When Pa Salieu reflects on his time spent living in Gambia with his grandparents as a child, the fondness of those memories is radiant. “Everyone’s one family, like one of those places where you’ll leave your doors open and expect an invite from your neighbours daily to come and eat. We had a mosque in our house. We got a little farm at the back, that kind of vibe … freedom,” sighs the 23 year old. “Even though we didn’t have much, we had space, we had food. That’s why I’m not so materialistic. I know what matters, I know the definition of rich. I know the power of space.”
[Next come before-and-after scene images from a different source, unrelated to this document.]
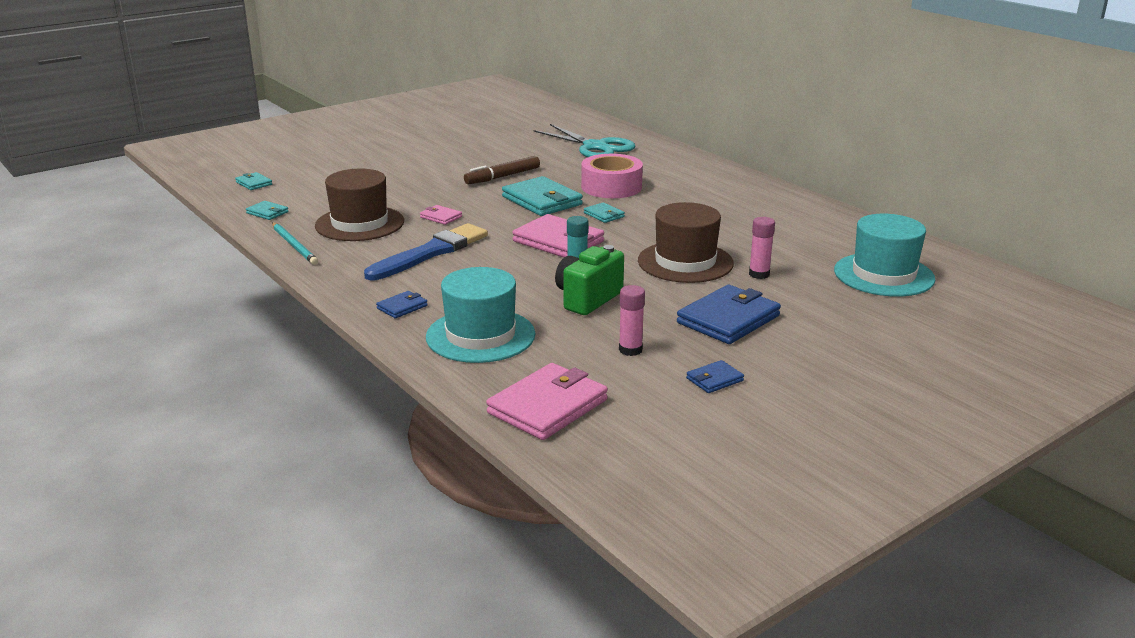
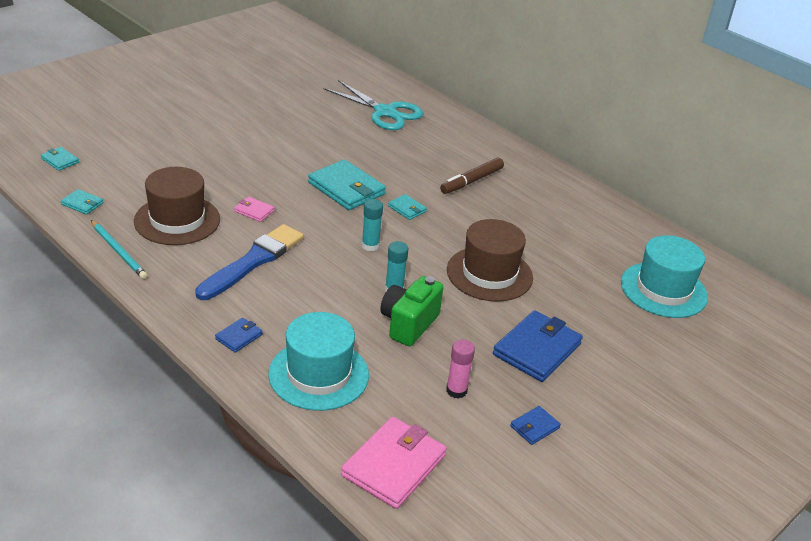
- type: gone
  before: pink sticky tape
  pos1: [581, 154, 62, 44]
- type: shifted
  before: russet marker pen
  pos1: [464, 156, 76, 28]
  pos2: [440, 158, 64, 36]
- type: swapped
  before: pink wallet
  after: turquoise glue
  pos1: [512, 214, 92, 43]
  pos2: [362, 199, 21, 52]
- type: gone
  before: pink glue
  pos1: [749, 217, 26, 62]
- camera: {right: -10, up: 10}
Born in Slough, he eventually returned to the UK, to Coventry and was met by street-level bigotry and the institutional racism that allows such poison to flourish. “I came back when I was seven or eight. Throughout school it was hard. My first time in a primary school, I got kicked out. When I came from Gambia these kids were trying to bully me and I stood up on a table and started shouting!”
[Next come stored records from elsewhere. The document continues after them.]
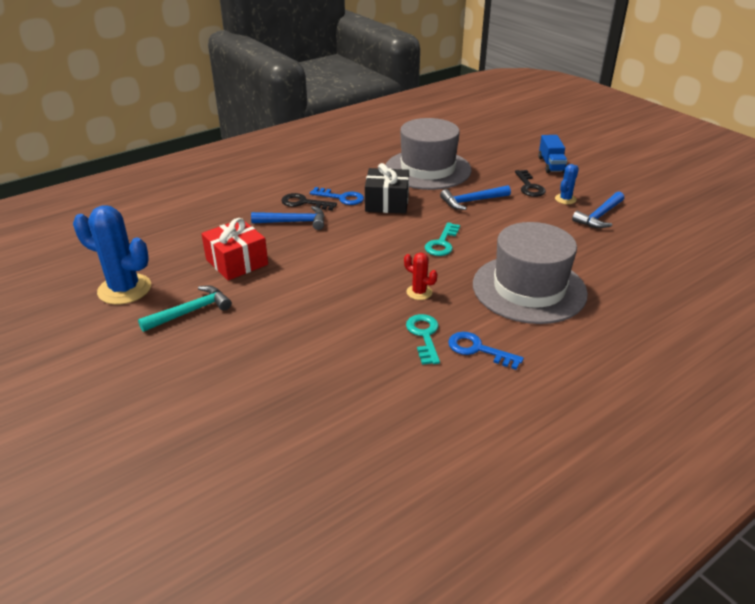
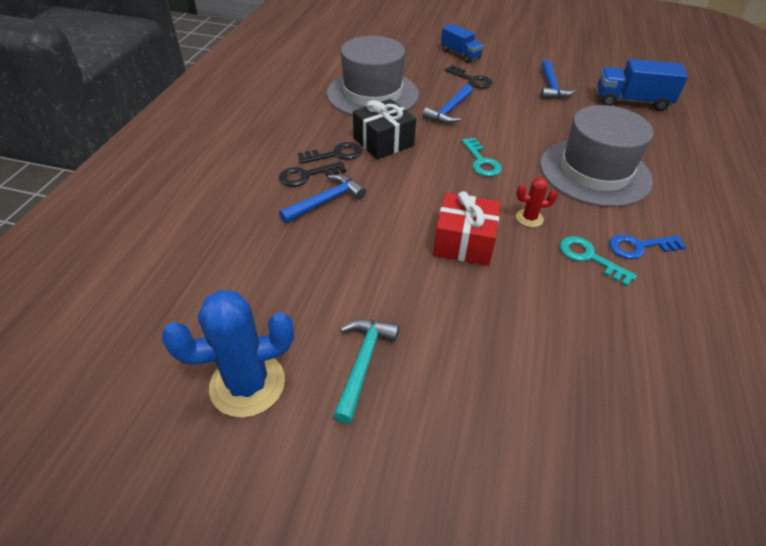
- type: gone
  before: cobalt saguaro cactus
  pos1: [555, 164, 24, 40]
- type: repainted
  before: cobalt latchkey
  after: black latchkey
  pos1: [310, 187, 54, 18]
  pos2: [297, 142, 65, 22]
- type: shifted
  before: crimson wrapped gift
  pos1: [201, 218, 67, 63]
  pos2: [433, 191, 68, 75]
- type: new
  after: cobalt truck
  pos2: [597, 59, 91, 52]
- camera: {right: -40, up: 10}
As the children of immigrants, our trajectory in life is so often informed by a desire to give back to our parents, for all they sacrificed to keep us afloat on this cold island. Pa’s journey reflects that, and much like his experience of the education system, structural prejudice played its part; being a young Black man who’d had contact with the law, he found his opportunities limited. “I was a quiet kid, my mum used to work a lot and I raised my siblings with her. I’ve put in work. When I was 17 a situation happened, I got arrested and got given a criminal record. I called jobs, I tried, I can say I tried. I didn’t get accepted to 95% of the jobs I applied for. I had like two warehouse jobs. Even Nando’s! I had like two months there fam, until I got fired! Come on man, I tried but I’m not that guy.”
Today, a career in music is allowing Pa to secure his family’s future. “There’s no plan B. This is a gateway. I can help my mumsy. I can make some generational wealth while I have the chance, doing something I love. The energy you put towards this world, in some way or form it’s gonna come back to you. If music is gonna make sure my mum’s calm, my descendants are calm, then it is what it is.”
Perhaps it was written that Pa would flourish as an artist; music is in his blood. “My auntie is a Gambian folk singer. She goes around the world, and she always used to come to my house every year. So I used to be around music, just not in it. I’ve always felt intrigued. I love what she does, I love the feeling she gave at naming ceremonies, weddings, I admire it.”
Read our full cover feature here.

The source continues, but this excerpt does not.